Les fonctions diégétiques et symboliques du vent dans Le Siècle des sauterelles et La Désirante de Malika Mokeddem

Whitney BEVILL
Université de Virginie (USA)

ISSN: 2253-0436 | Dépôt Légal: 2460-2012

Résumé | Plan | Texte integral | Bibliographie | Notes | Citation - Téléchargement

Plusieurs types de vent apparaissent dans l’œuvre de Malika Mokeddem en tant que phénomènes météorologiques, « personnages » intertextuels et miroirs psychologiques. Ces variantes de vent connotent une large palette de valeurs symboliques, tel que le mouvement, la re-création, le déplacement et l’impermanence, à la fois physiquement et métaphoriquement : le vent façonne physiquement le désert, produisant un paysage et un «lecture-scape » dans un état de flux constant. Dans Le Siècle des sauterelles (1992) et N'Zid (2001), Mokeddem crée un espace subversif par la force déstabilisatrice du vent qui permet de se libérer, d'aimer, de désirer et surtout de s'éduquer. Des paysages peuplés de Touaregs, de caravanes nomades qui sillonnent le désert, de fugitifs et de marins combattant les houles et émergeant des tempêtes; un état de nomadisme dont le mouvement manifeste l’intrication des aspirations internes de ces personnages et des forces externes contrariantes de leur milieu qui les exhortent inexorablement à la liberté. Ce trope-ci démontre la reterritorialisation de la géographie au service de l'intrigue chez Mokeddem, d’où l’intérêt d’approfondir et d’élargir notre lecture du vent dans le corpus de cet auteur.

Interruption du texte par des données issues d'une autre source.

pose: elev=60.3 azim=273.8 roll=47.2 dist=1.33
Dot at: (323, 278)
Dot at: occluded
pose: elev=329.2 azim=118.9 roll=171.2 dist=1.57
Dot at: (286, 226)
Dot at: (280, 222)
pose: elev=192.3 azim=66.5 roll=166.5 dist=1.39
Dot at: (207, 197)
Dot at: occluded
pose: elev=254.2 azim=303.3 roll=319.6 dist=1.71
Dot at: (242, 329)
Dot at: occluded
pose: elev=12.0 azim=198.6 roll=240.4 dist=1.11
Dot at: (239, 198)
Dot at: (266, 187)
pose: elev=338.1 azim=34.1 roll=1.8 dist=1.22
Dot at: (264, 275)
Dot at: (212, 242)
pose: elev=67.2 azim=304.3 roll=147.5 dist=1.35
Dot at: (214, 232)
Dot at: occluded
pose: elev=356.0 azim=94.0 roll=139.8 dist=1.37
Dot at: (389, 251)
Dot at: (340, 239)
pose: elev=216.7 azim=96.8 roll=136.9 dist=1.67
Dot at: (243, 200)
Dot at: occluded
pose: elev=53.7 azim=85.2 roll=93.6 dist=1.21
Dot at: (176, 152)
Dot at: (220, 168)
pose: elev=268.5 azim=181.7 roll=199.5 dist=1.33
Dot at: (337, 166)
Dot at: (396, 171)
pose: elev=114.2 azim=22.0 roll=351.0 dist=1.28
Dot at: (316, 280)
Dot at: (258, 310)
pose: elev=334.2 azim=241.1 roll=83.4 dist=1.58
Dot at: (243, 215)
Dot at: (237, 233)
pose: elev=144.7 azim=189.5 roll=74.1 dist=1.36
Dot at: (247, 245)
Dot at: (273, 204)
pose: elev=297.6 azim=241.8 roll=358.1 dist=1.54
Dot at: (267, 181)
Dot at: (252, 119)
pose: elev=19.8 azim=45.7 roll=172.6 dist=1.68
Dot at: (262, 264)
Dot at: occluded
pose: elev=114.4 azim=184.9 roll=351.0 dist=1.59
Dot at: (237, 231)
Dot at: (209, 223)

Mots-clé : valeurs symboliques – espace – nomadisme - désert

Several types of wind appear in the work of Malika Mokeddem as meteorological phenomena, intertextual “characters,” and psychological mirrors. These various winds connote an array of symbolic values, including movement, re-creation, unhoming, and impermanence, both physically and metaphorically: wind physically shapes the desert, producing a landscape and “reading-scape” in a constant state of flux. In Le Siècle des sauterelles (1992), and N’Zid (2001), Mokeddem creates subversive space through the unhoming force of wind that allows for freedom, love, desire, and education. Tuaregs, nomad caravans, fugitives, and sailors emerge from storms, battle waves, and trek in the wilderness, their nomadic movement manifesting the interweaving of characters’ interior longings with constraining exterior prohibitions, thus nudging them toward freedom. This trope demonstrates Mokeddem’s reterritorialization of geography in the service of plot, deepening and widening our reading of wind in this author’s body of work.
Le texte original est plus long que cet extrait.